Where "Open" occurs in a line of the entries below, copy that line.

» **Task material**:
-----

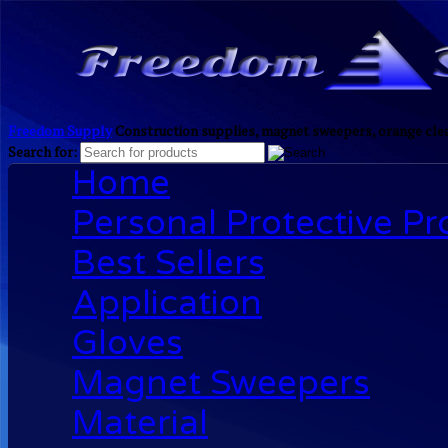
Freedom Supply
Construction supplies, magnet sweepers, orange clea
Search for:
Home
Personal Protective P
Best Sellers
Application
Gloves
Magnet Sweepers
Material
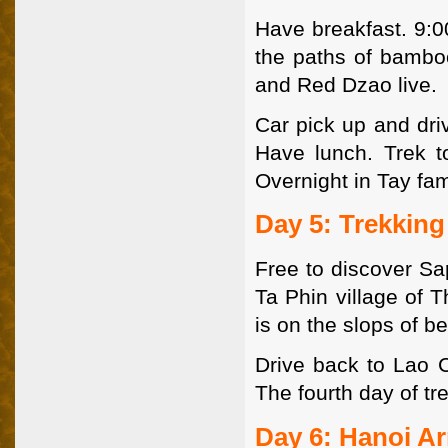
Have breakfast. 9:0
the paths of bambo
and Red Dzao live.
Car pick up and dri
Have lunch. Trek to
Overnight in Tay fam
Day 5: Trekkin
Free to discover Sa
Ta Phin village of 
is on the slops of b
Drive back to Lao C
The fourth day of t
Day 6: Hanoi Ar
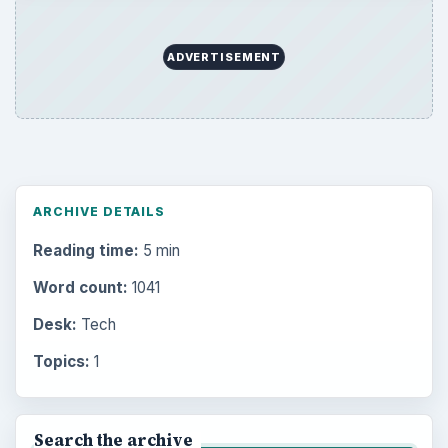
ADVERTISEMENT
ARCHIVE DETAILS
Reading time:
5 min
Word count:
1041
Desk:
Tech
Topics:
1
Search the archive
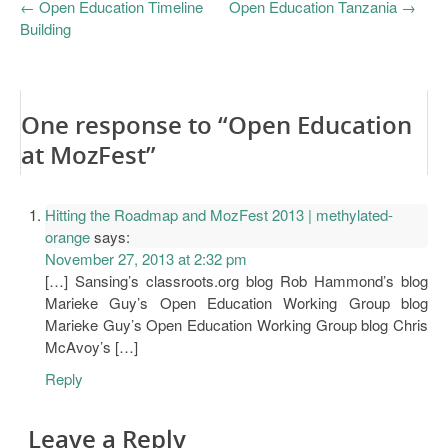
←
Open Education Timeline
Open Education Tanzania
→
Building
One response to “Open Education
at MozFest”
Hitting the Roadmap and MozFest 2013 | methylated-
orange
says:
November 27, 2013 at 2:32 pm
[…] Sansing’s classroots.org blog Rob Hammond’s blog
Marieke Guy’s Open Education Working Group blog
Marieke Guy’s Open Education Working Group blog Chris
McAvoy’s […]
Reply
Leave a Reply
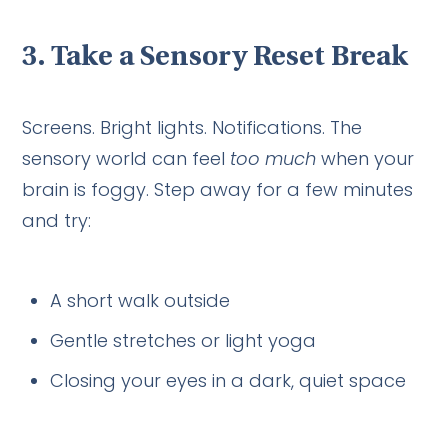
3.
Take a Sensory Reset Break
Screens. Bright lights. Notifications. The
sensory world can feel
too much
when your
brain is foggy. Step away for a few minutes
and try:
A short walk outside
Gentle stretches or light yoga
Closing your eyes in a dark, quiet space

-----

» **Solution**:
Open Education Timeline
Open Education Tanzania
One response to “Open Education
Marieke Guy’s Open Education Working Group blog
Marieke Guy’s Open Education Working Group blog Chris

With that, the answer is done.